New Gifting Opportunities Under the Tax Relief Act of 2010
Although most publicity surrounding The Tax Relief, Unemployment Insurance Authorization, and Job Creation Act of 2010 (2010 Tax Relief Act), which was signed into law in December 2010, focused on the income tax provisions, it also contains significant taxpayer-friendly changes for estate, gift and generation skipping transfers (GST) taxes.
As a result, the 2010 Tax Relief Act presents a unique window of opportunity for individuals to make meaningful transfers of wealth without being subjected to transfer taxes.
Under the sunset provisions of the Economic Growth and Tax Relief Reconciliation Act of 2001 (EGTRRA), had Congress not taken action, the gift, estate, and GST tax provisions would have returned to the pre-2002 law on January 1, 2011. This pre-2002 law imposed much more onerous taxes on transfers of wealth. Without the passage of the 2010 Tax Relief Act, the gift, estate, and GST tax exemption in 2011 would have been limited to $1 million; with any transfers above this exemption amount subject to a transfer tax with a top tax rate of 55% (plus a surcharge of 5% on transfers between $10 million and $17,184,000).
The 2010 Tax Relief Act provides for an estate and GST tax exemption of $5 million for 2011 and 2012, with a tax rate of 35%. The lifetime gift exemption, which was $1 million in 2010, was also increased under the 2010 Tax Relief Act at $5 million for 2011 and 2012. This is a much more generous gift exclusion than most practitioners anticipated. Under the 2010 Tax Relief Act, an individual who already made gifts exceeding the old $1 million exemption, may now give an additional $4 million gift tax free. However, it is important to note that, absent any future legislative action, most of the estate, gift, and GST tax provisions of the 2010 Tax Relief Act expire after 2012, including the $5 million exemption. Under the 2010 Tax Relief Act, in 2013 there will be a reinstatement of the harsh pre-2002 transfer tax provisions discussed above. As such, the time to take advantage of the higher exemption may be limited.
The $5 million lifetime gift exemption in 2011 and 2012 ($10 million, if spouses gift-split), used in conjunction with other estate planning strategies, allows an individual to transfer substantial wealth gift tax free. While there were many proposed changes to limit the benefits of various estate planning techniques looming throughout 2010, they never came to fruition. For example, proposals to eliminate certain valuation discounts for transfers of family controlled entities were not included in the 2010 Tax Relief Act. As such, individuals may continue to take advantage of discounts for lack of control and/or lack of marketability in valuing transfers of family limited partnerships, limited liability companies and other closely-held entities. Since future legislation may again target certain valuation discounts, the window of opportunity to take advantage of these valuation discounts may soon be closing.

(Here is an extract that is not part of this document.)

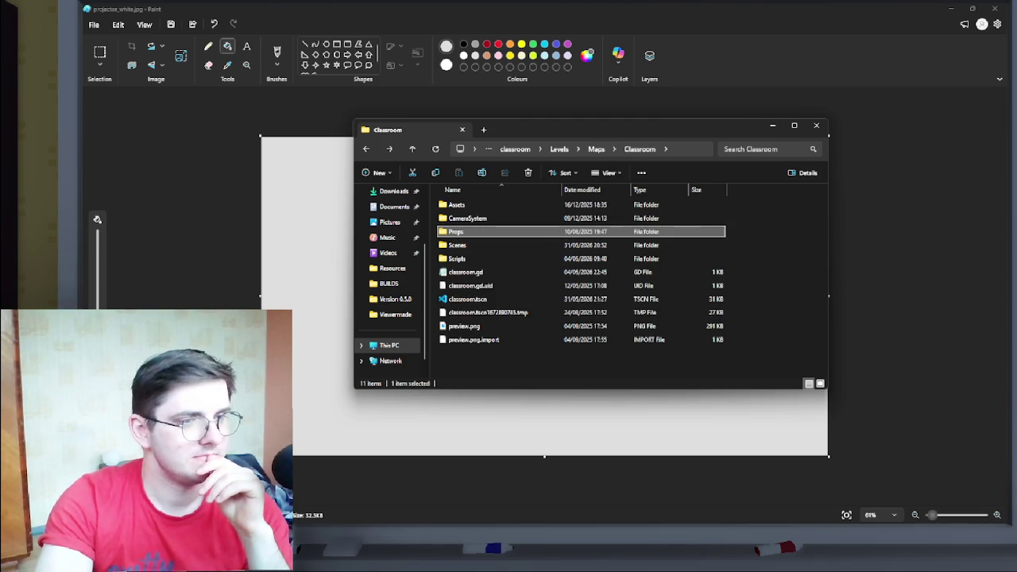
left_click(951, 8)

Various legislative proposals mandating minimum ten-year terms for grantor retained annuity trusts (GRATs), which would have reduced the planning opportunities associated with this wealth transfer technique, did not make it into the 2010 Tax Relief Act. Zeroed-out GRATs have the advantage of allowing transfers of future appreciation without incurring gift taxes and are frequently set up with short terms (e.g., two or three years). GRATs are particularly effective when interest rates are low, such as now, and individuals should consider establishing short-term GRATs while they are still tax advantageous.
The benefit of techniques like GRATs is derived from the growth in the value of assets contributed in excess of an interest rate that is determined by Internal Revenue Service based on the prevailing rates on treasury securities. Those rates have been at all time lows but are beginning to increase. The end result is that there has never been a better time to use a wide variety of wealth transfer techniques.
For the estates of decedents who passed away in 2010, the 2010 Tax Relief Act reinstated the estate tax retroactively to January 1, 2010, with a rate of 35%. However, for 2010, executors have the choice to opt-out of the provisions of the 2010 Tax Relief Act and instead file a return under the EGTRRA tax regime. This regime provided for no estate tax in 2010 along with modified carryover basis rules for assets that are transferred to beneficiaries. The determination as to whether to opt-out of the estate tax in 2010 is rather complicated and is dependent on the estate's particular facts.
The 2010 Tax Relief Act also introduces the concept of "portability" to the $5 million exemption, whereby the surviving spouse's estate has the ability to utilize any unused exemption remaining at the death of the first spouse. Portability is great in theory as it eliminates the potential for the wasting of the unused exemption of the first spouse to die. Unfortunately, the portability provisions also sunset after 2012 and thus add uncertainty to the estate planning process.
As a result of the 2010 Tax Relief Act and the lack of clarity with regard to future transfer tax changes, existing wills and trust documents should be reviewed to ensure that bequests still conform to the individual's objectives. In addition to federal transfer taxes, many states impose separate transfer and inheritance taxes that can be substantial and should be considered as part of any estate plan. Therefore, the 2010 Tax Relief Act creates favorable tax planning opportunities, which may be available for a very limited time.